I've ripped on In Nomine in this blog before, and not without good reason. However, I have to admit that for everything about it that bugs me, there's a counterexample of some bit of cleverness oddly ahead of its time. The D666 system, for example, is almost comically simple (the only system I can think of with a more bizarrely simplistic pass-fail mechanic is baseline Conspiracy X), but it's almost as simple to explain to people as Over the Edge and, I'll admit, enjoyably thematic. The power disparity between humans and angels has bothered me in the past, and the system is rather easily broken, even with the fan patches that fix the most egregious abuses, but if there's one lesson I would teach myself in junior high, it would be "For Christ's sake, make some actual female friends". But if I had two lessons to teach, the other would be "And stop wearing sweatpants". But if/when we get around to the gaming-related wisdom of experience, bullet point one on slide one is "Don't bother gaming with people who put their character's power level and breaking the system ahead of telling a good story". And for all its flaws, IN told some damn fine stories.
One element of In Nomine that really stands out in my mind is how the game harnesses the artificiality of the medium, in the form of both character classes and the distance between player and character, in the service of its theme.
Class/race combos are a part of our gaming heritage, of course, and more than that they're a shorthand for characters - a shorthand that says more about the character than you might expect. If your character is a dwarf fighter, I have a pretty good idea of how he's going to be played and what you wants out of the game - and if he's a dwarf wizard, then I know he'll be going against type for one or both, and furthermore, that you're willing to forego the advantages of traditional "optimized builds". In Nomine's equivalent to the class/race combo is choir/superior: A celestial character belongs to one of seven choirs of angels (or seven bands of demons), and serves a superior (An Archangel or Demon Prince bound to a Word). Each of these choirs and superiors has certain stereotypes, and certain choir/superior combos come up regularly: A Malakite (warrior-angel) of the Sword, for example, isn't going to need much explaining; ditto a Mercurian (friendly social angel) of Flowers. But switch those two around and we've got the dwarf wizard playing-against-type thing all over again.
The problem with such class/race systems, and the reason why most good games with human or humanesque protagonists dismiss it, is that they are artificially restrictive, and for characters who are meant to grow and develop organically, that's a big no-no. But IN's celestials aren't organic - much of the game's thematic tension comes from their being entities purpose-built by God, tools of the Divine Will, which are nevertheless possessed of a will of their own. The clunky artificiality of the choir/superior combos and their respective stereotypes actually reinforces this. A human wizard in D&D will never quite behave like a real human would and just pick up a damn sword once in a while. An IN angel likewise won't behave like a real human, won't lie to spare someone's feelings, or express a very reasonable fear, or moon over some girl in a bar - but he's not supposed to.

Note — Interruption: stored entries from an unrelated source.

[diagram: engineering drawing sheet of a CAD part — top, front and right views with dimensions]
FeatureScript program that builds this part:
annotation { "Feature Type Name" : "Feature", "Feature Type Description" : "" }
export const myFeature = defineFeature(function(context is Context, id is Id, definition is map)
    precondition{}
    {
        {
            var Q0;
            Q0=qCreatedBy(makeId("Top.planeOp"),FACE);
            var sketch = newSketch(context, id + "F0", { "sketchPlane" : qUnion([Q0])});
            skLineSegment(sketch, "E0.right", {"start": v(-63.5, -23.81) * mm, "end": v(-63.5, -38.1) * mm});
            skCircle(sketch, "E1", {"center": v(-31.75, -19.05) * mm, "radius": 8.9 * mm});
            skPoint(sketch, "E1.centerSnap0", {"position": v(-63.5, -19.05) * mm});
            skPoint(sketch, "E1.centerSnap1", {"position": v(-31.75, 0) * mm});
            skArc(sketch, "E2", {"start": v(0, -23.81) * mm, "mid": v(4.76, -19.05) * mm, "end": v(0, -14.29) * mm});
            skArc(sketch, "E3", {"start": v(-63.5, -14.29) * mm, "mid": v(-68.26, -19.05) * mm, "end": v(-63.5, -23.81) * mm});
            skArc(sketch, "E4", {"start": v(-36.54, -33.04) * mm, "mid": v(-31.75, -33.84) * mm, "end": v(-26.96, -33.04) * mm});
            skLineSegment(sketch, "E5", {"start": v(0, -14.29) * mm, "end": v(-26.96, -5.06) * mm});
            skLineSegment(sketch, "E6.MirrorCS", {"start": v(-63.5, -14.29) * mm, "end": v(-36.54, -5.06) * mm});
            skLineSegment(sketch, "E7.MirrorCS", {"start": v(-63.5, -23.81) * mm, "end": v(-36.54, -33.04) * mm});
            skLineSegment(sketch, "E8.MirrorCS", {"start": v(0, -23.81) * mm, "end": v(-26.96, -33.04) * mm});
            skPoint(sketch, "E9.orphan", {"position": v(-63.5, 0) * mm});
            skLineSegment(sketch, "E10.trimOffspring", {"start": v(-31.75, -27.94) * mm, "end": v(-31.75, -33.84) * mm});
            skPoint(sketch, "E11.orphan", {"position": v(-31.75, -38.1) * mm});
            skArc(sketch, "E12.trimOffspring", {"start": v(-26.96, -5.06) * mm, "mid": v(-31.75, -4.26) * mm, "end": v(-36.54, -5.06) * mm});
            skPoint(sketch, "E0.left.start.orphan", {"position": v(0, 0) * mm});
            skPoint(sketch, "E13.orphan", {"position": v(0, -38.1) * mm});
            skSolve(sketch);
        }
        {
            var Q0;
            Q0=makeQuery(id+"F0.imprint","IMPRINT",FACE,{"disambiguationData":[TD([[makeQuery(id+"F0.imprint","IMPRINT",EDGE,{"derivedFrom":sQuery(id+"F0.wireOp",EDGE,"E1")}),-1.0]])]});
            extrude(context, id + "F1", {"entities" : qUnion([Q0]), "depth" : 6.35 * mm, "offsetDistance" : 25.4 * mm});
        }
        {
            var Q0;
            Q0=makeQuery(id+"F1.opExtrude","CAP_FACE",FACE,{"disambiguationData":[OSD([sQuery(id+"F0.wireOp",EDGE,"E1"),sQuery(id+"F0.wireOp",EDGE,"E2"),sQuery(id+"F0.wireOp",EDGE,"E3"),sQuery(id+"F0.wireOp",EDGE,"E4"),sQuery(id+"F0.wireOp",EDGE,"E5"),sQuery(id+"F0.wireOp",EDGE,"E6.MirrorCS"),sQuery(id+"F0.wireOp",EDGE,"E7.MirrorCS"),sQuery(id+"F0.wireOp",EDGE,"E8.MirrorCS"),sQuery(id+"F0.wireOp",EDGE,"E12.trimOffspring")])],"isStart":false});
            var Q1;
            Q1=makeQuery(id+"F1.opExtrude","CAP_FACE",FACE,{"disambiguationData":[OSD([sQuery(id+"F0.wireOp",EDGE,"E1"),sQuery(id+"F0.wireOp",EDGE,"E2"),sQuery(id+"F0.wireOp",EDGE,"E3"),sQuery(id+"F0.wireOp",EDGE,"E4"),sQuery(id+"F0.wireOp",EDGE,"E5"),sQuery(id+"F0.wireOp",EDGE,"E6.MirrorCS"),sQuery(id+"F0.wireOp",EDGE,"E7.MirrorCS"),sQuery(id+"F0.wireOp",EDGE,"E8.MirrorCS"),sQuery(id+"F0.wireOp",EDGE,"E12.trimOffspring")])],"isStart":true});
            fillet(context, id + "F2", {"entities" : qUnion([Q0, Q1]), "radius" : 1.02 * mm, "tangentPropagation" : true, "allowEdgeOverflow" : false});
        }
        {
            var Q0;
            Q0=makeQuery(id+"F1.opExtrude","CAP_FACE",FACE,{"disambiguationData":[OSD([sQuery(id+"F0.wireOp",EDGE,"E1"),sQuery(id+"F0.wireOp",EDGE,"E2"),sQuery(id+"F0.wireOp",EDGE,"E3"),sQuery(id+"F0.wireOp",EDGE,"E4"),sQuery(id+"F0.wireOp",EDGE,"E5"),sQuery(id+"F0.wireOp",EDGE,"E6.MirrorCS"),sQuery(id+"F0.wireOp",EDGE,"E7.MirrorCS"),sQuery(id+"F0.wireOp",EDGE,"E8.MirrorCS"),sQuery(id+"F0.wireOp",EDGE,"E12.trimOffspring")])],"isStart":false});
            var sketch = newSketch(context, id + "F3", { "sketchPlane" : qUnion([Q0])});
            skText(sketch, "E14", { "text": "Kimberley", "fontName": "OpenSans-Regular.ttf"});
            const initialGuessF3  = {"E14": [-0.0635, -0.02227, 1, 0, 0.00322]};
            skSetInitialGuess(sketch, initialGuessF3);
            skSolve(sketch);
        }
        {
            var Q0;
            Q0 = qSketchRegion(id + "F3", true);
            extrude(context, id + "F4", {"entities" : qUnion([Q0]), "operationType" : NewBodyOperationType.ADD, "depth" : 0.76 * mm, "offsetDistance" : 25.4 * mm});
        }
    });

An old gag about RPG characters (and media characters more generally) is that they never eat or crap unless its vital to the plot. IN celestials are the same - thus, the lacunas in normal behaviour are built into the gameworld. In a sense, the oddities of being a "typical" Player Character - fanatical devotion to completing a set mission by any means necessary, a total disregard for the niceties of conversation, an immunity to the aesthetic charms of the world, and a tendency to do horrible things to bystanders on a whim - are well-modeled by celestials. And for those gamers who are more involved in the fictional world, there are humans, or celestials playing against their roles - even to the point of falling from grace, or redeeming. But the default of celestial behaviour is perfectly in line with the default of RPG player behaviour.
It's interesting to note that most games presume that the PCs are natives of their fantasy world - Whether that world is Grayhawk or Tekumel or the Sixth World. Another tack is to have the players be familiar human beings discovering a new world, either in the John Carter of Mars/various Cheapo Fantasy Novels sense of literally going to another world or in discovering that the world as they know it is not what it seems - the latter being the core of conspiracy and horror games since Call of Cthulhu. In Nomine thrusts the players into their familiar human world as total outsiders (or Outsiders), and uses the dissonance between what humans would want in their situation and what the players actually do to illustrate how strange these strangers are.